No, I wouldn't rely on it, especially when being constrained by project schedule. For one thing, this new labeling method works well when traversing hierarchy up. When traversing hierarchy down (for example, aggregated total report), then the subtree is potentially too large to build "in-list" of node labels, but yet small enough for range scan in nested intervals method. Therefore, you would still need to translate to intervals in that case, which renders the method much less useful.

In short, fix the ariphmetics. It's something much more straightforward than inventing new tree labeling method.

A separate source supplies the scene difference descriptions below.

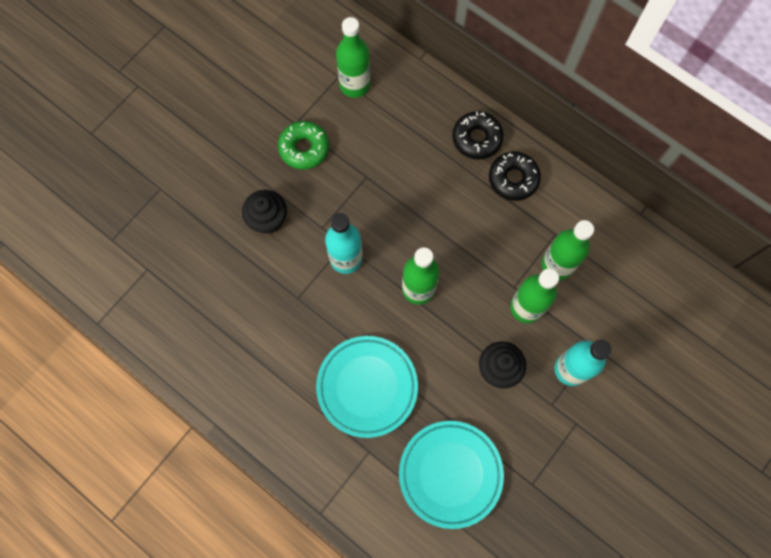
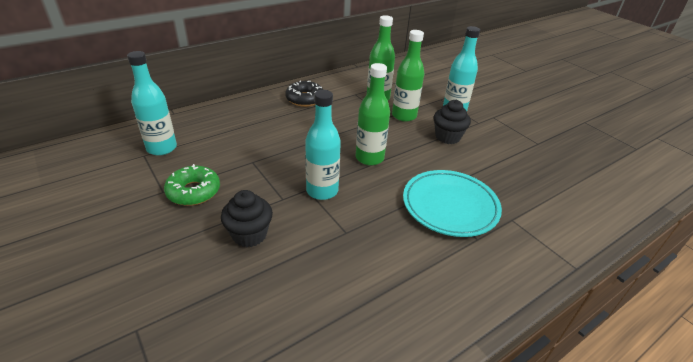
camera: 75 degrees left, 35 degrees down
green bottle [336,17,370,98] -> turquoise bottle [127,51,177,156]
turquoise plate [399,421,504,529] -> none
black donut [453,111,504,160] -> none

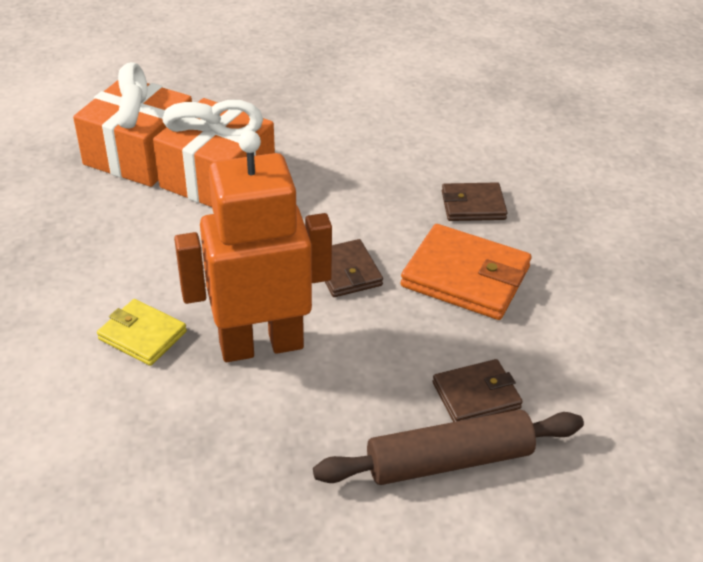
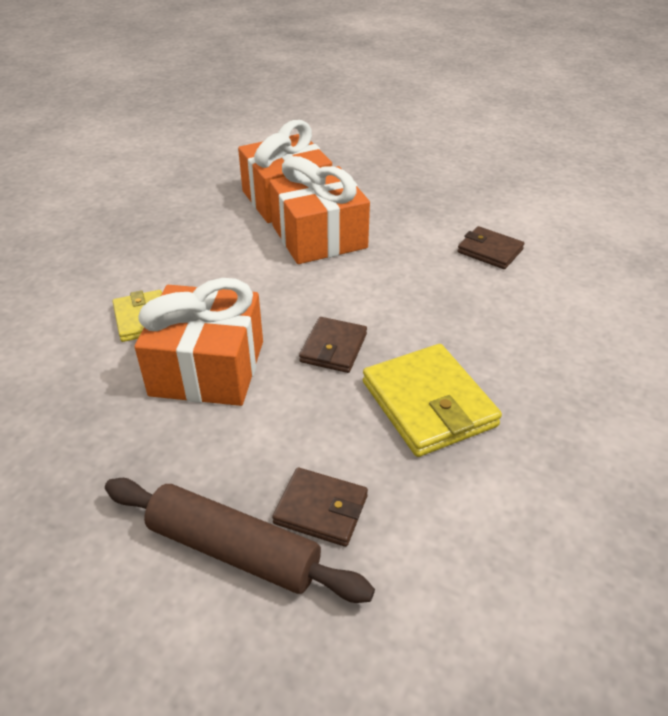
camera: 40 degrees right, 0 degrees up
orange robot [174,130,332,362] -> orange gift [135,278,263,406]
orange wallet [400,224,532,320] -> yellow wallet [363,344,502,457]
brown wallet [442,182,508,221] -> brown wallet moved to [457,226,524,269]

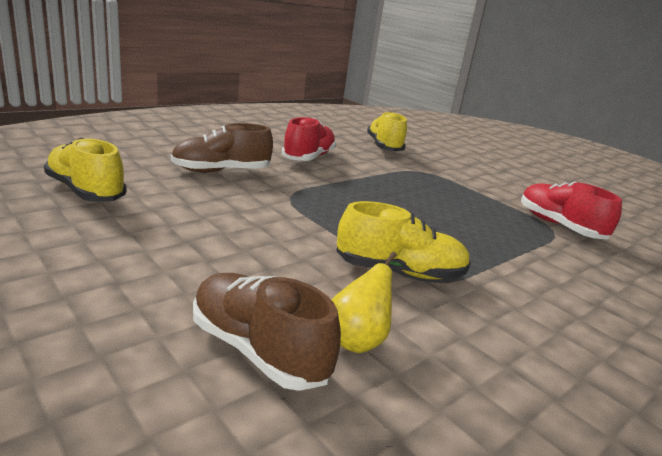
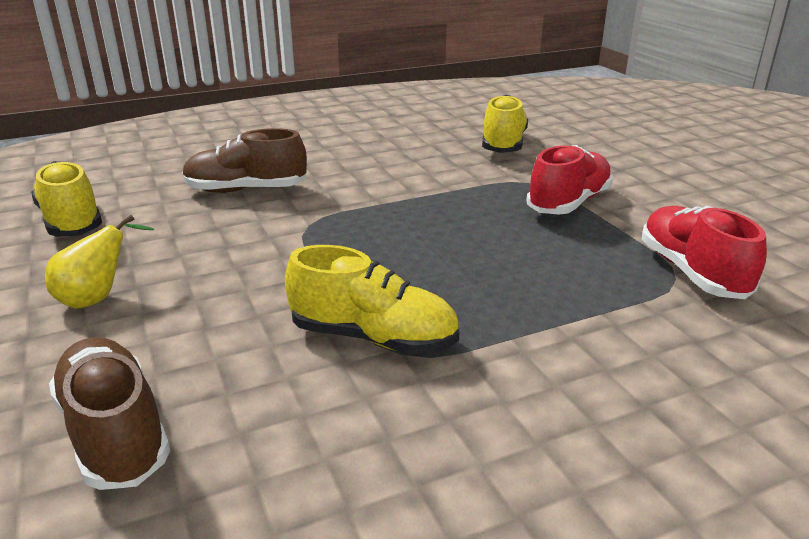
camera: 20 degrees right, 5 degrees up
red shoe [282,117,336,161] -> red shoe moved to [526,145,613,215]
yellow pear [331,251,402,353] -> yellow pear moved to [45,215,154,309]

As some more goofy alternative you can write parsing functions which would work with materialized path exclusively. For example, the distance function is the difference in the number of dots (or whatever separator token is), assuming that one path is the prefix of the other.

"Robin Tucker" <r.tucker_at_thermoteknix.com> wrote in message news:<bk6p4d$4dg$1$830fa7b3_at_news.demon.co.uk>...
> Excellent. However, as I have project meeting this afternoon to discuss my
> technical specification for our project, I am still not sure whether to
> recommend Materialized Path or Adjacency List - perhaps you could flesh it
> out a little more before then ;) ?
>
> "Vadim Tropashko" <vadimtro_at_yahoo.com> wrote in message
> news:22d2e427.0309151626.116ba0d5_at_posting.google.com...
> > We label each tree node with a single positive integer number. This
> > labeling is closely related to binary rational interval labeling
> > defined in http://www.dbazine.com/tropashko4.html
> >
> > Given natural number N, let k be maximal integer satisfying 2^k <= N.
> > In other words
> >
> > k = floor(log(2,N))
> >
> > We define mapping between binary rational interval labeling (x,y) and
> > N as follows:
> >
> > y+(1-x) = 1 - 1/2^(k+1)
> >
> > 1-x = (N-2^k)/2^k
> >
> > For example, the node "1.4" or <x=9/16, y=17/32> corresponds to N=23.
> >
> > The nice property of single integer labeling is very simple definition
> > of transitive closure relation. Given 2 nodes i and j such that i <= j
> > let k' be maximal integer satisfying i*2^k' <= j. Consider binary
> > relation "le" satisfying
> >
> > i "le" j <=> j-i*2^k' < i*2^(k'-1)/j or i = j.
> >
> > Here is implementation as a distance function
> >
> > CREATE or replace
> > function dist ( child integer, parent integer )
> > RETURN integer IS
> > ret integer;
> > arifgeom integer;
> > pwr integer;
> > BEGIN
> > if parent > child then
> > RETURN -1;
> > end if;
> > if parent = child then
> > RETURN 0;
> > end if;
> > arifgeom := parent;
> > pwr := 0;
> > while arifgeom*2 <= child loop
> > arifgeom := arifgeom*2;
> > pwr := pwr+1;
> > end loop;
> > if child-arifgeom < arifgeom/(parent*2) then
> > RETURN pwr;
> > end if;
> > RETURN -1;
> > END;
> > /
> >
> > select dist(11,3), dist(12,3), dist(13,3), dist(14,3) from dual
> > -1 2 2 -1
> >
> > In other words the function returns distance between parent and child
> > in the tree or -1 if child is not reacheable from parent.
> >
> > I'll submit more readable version to dbazine.com (with pictures!)
Received on Tue Sep 16 2003 - 18:39:01 CEST